• [The problem]:
With every picture left out, give the data below back exactly.

• [Stored data]:
————————

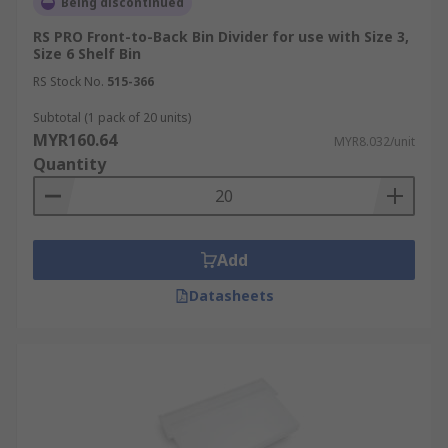
Being discontinued
RS PRO Front-to-Back Bin Divider for use with Size 3,
Size 6 Shelf Bin
RS Stock No.
515-366
Subtotal (1 pack of 20 units)
MYR160.64
MYR8.032/unit
Quantity
Add
Datasheets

————————

• [Output]:
Being discontinued
RS PRO Front-to-Back Bin Divider for use with Size 3,
Size 6 Shelf Bin
RS Stock No.
515-366
Subtotal (1 pack of 20 units)
MYR160.64
MYR8.032/unit
Quantity
Add
Datasheets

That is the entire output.